Counting Bloom Filters

Counting filters allow removal from a Bloom filter without recreating the filter afresh. A counting filter uses an n-bit counter where a standard Bloom Filter uses a single bit. Counting filters can also provide an upper bound on the number of times a particular element has been inserted into the filter. In general 4 bits per element is considered a good size.
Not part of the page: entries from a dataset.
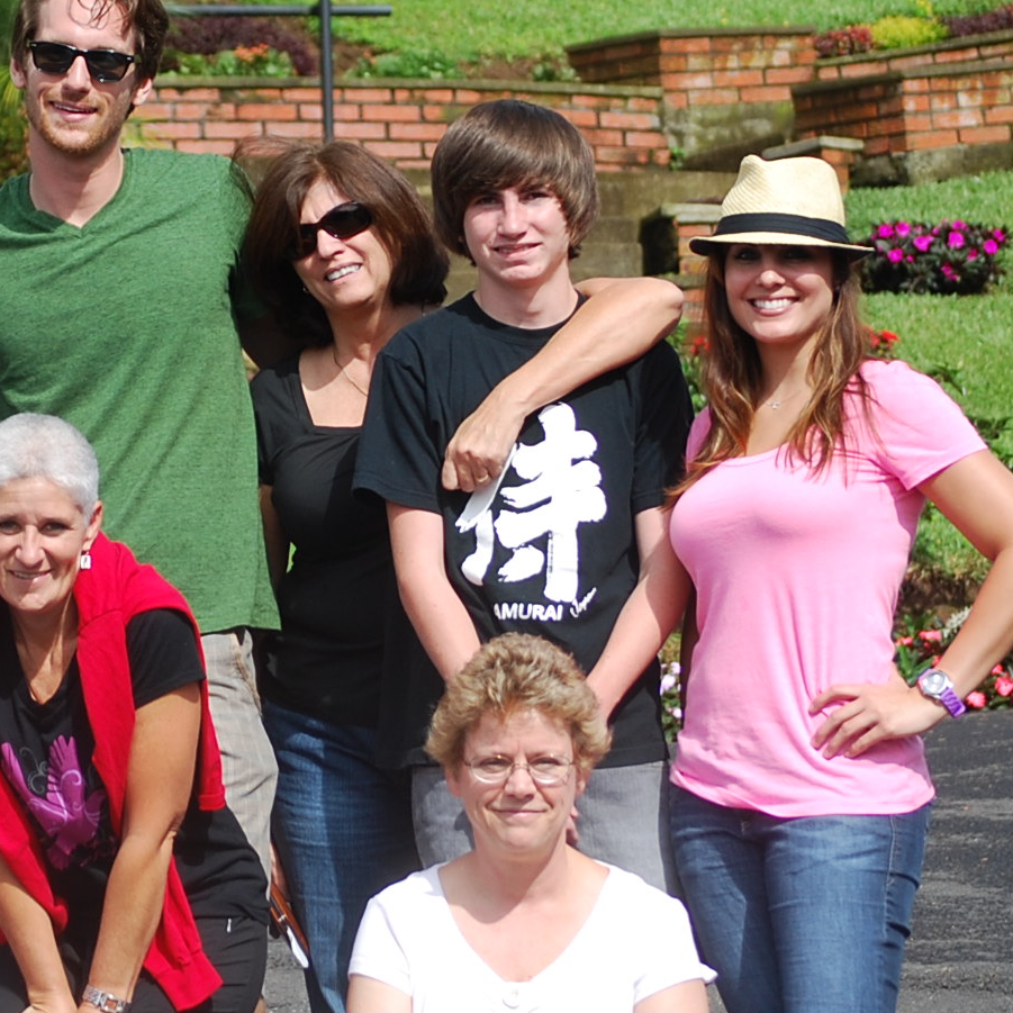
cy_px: 386
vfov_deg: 6.5
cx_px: 25
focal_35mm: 271
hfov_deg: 6.4
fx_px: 8972
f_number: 5.6
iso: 110
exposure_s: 1/500
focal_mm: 66
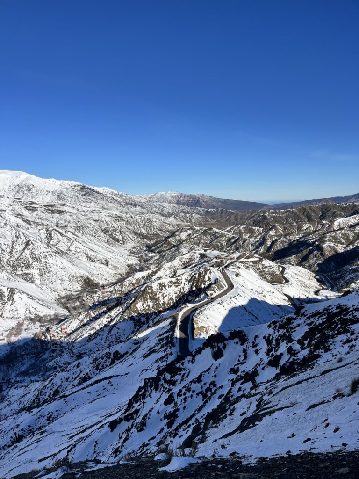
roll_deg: +2.0
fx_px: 360
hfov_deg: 53.1
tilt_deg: -7.2
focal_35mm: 26
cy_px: 240
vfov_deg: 67.3
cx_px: 180
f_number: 1.6
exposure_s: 1/6897
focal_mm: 5.1
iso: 50
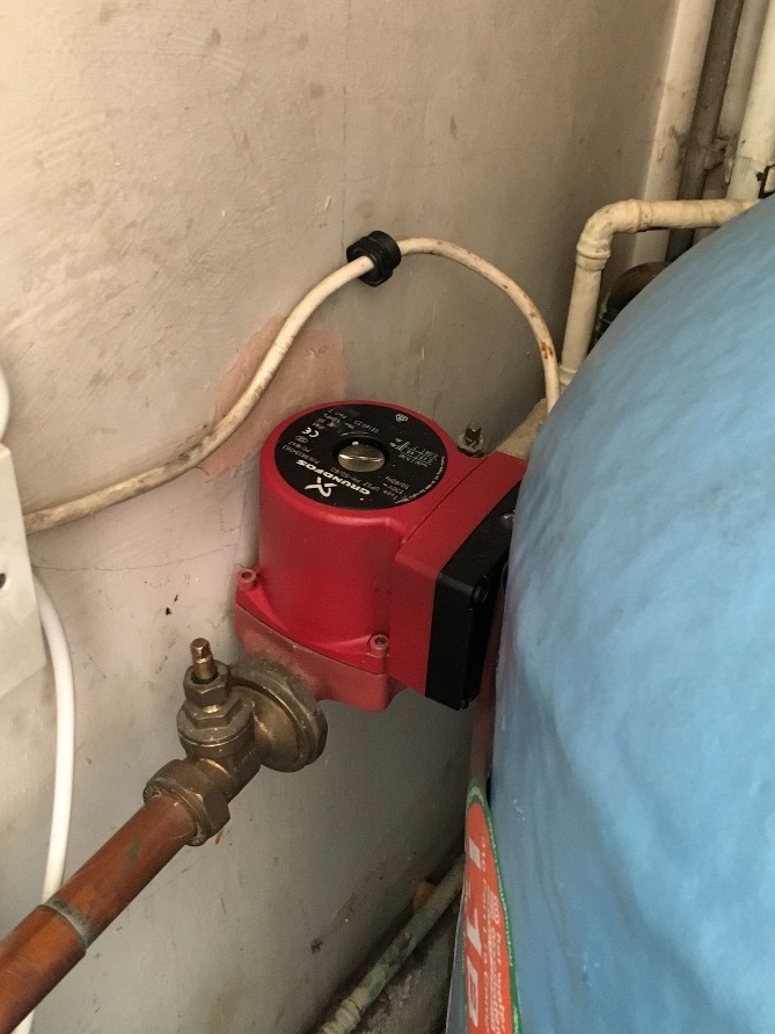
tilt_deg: -34.3
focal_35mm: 39
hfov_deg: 36.8
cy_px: 479
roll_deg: -3.5
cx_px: 402
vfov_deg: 47.8
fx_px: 1164
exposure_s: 1/17
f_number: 2.2
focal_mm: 4.15
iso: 200
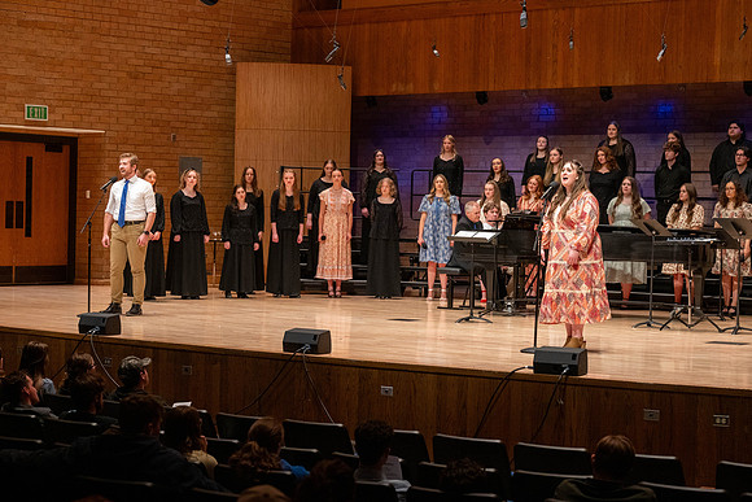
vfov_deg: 19.5
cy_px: 251
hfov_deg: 28.8
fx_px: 1462
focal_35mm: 70
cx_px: 376
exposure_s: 1/320
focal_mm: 70
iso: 2500
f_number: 4.5
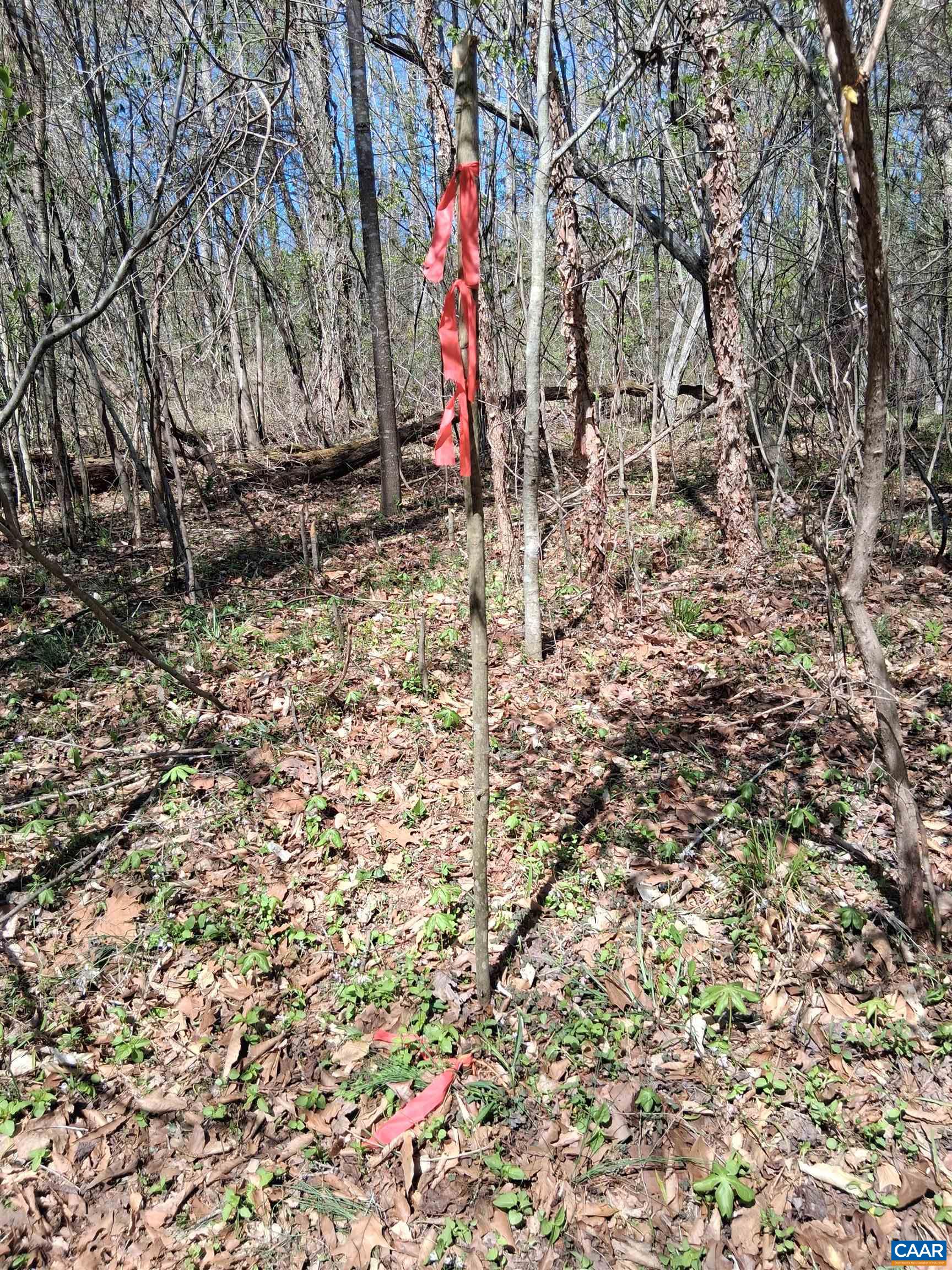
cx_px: 476
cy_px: 635
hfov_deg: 53.1
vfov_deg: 67.3
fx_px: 953
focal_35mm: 26
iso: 25
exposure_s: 1/236
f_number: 1.8
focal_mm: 3.98
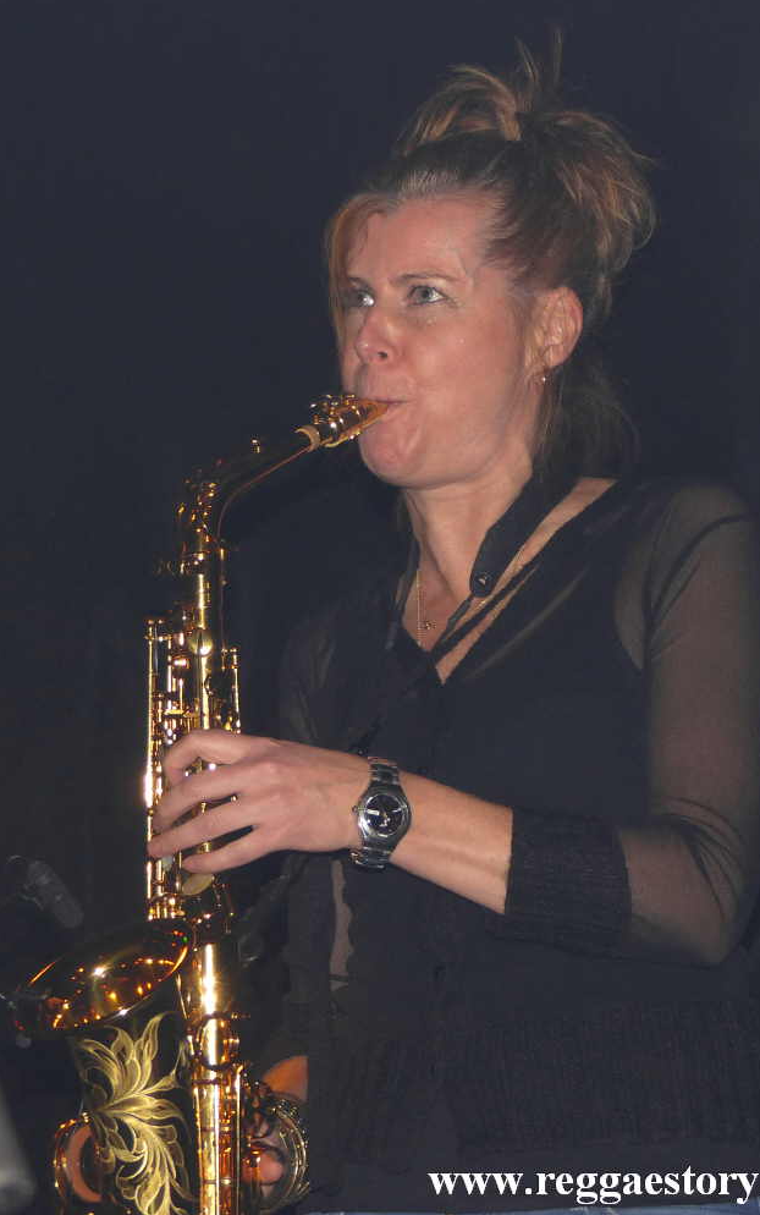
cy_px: 605
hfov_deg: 11.5
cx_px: 395
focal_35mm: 114
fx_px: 3775
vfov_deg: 18.3
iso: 125
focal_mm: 19.2
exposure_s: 1/60
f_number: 2.8
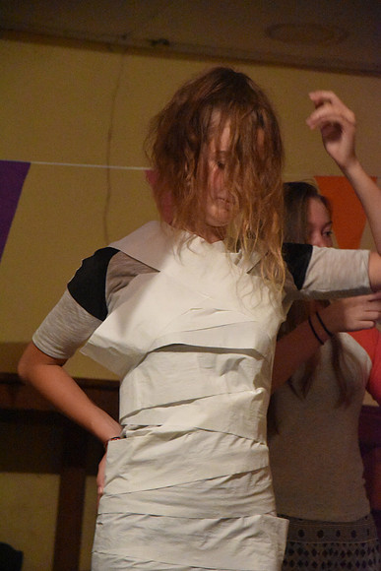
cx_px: 190
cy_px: 286
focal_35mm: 158
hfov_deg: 8.7
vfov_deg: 13.0
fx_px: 2499
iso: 12800
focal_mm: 105
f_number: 5.6
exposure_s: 1/60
This will cause the filter to use 4 times as much memory as compared to standard Bloom Filter.

Example Usage

use bloom::{ASMS,CountingBloomFilter};
// Create a counting filter that uses 4 bits per element and has a false positive rate
// of 0.01 when 100 items have been inserted
let mut cbf:CountingBloomFilter = CountingBloomFilter::with_rate(4,0.01,100);
cbf.insert(&1);
cbf.insert(&2);
assert_eq!(cbf.estimate_count(&1),1);
assert_eq!(cbf.estimate_count(&2),1);
assert_eq!(cbf.insert_get_count(&1),1);
assert_eq!(cbf.estimate_count(&1),2);
assert_eq!(cbf.remove(&1),2);
assert_eq!(cbf.estimate_count(&1),1);

Reexports

pub use bloom::BloomFilter;
pub use bloom::optimal_num_hashes;
pub use bloom::needed_bits;
pub use counting::CountingBloomFilter;
pub use valuevec::ValueVec;

Modules

bloom
counting
valuevec

Traits

ASMS

Stanard filter functions

Combineable

Filters than are Combineable can be unioned and intersected

Intersectable

Filters that implement this trait can be intersected with filters of the same type to produce a filter that contains the items that have been inserted into both filters.

Unionable

Filters that implement this trait can be unioned with filters of the same type to produce a filter that contains the items that have been inserted into either filter.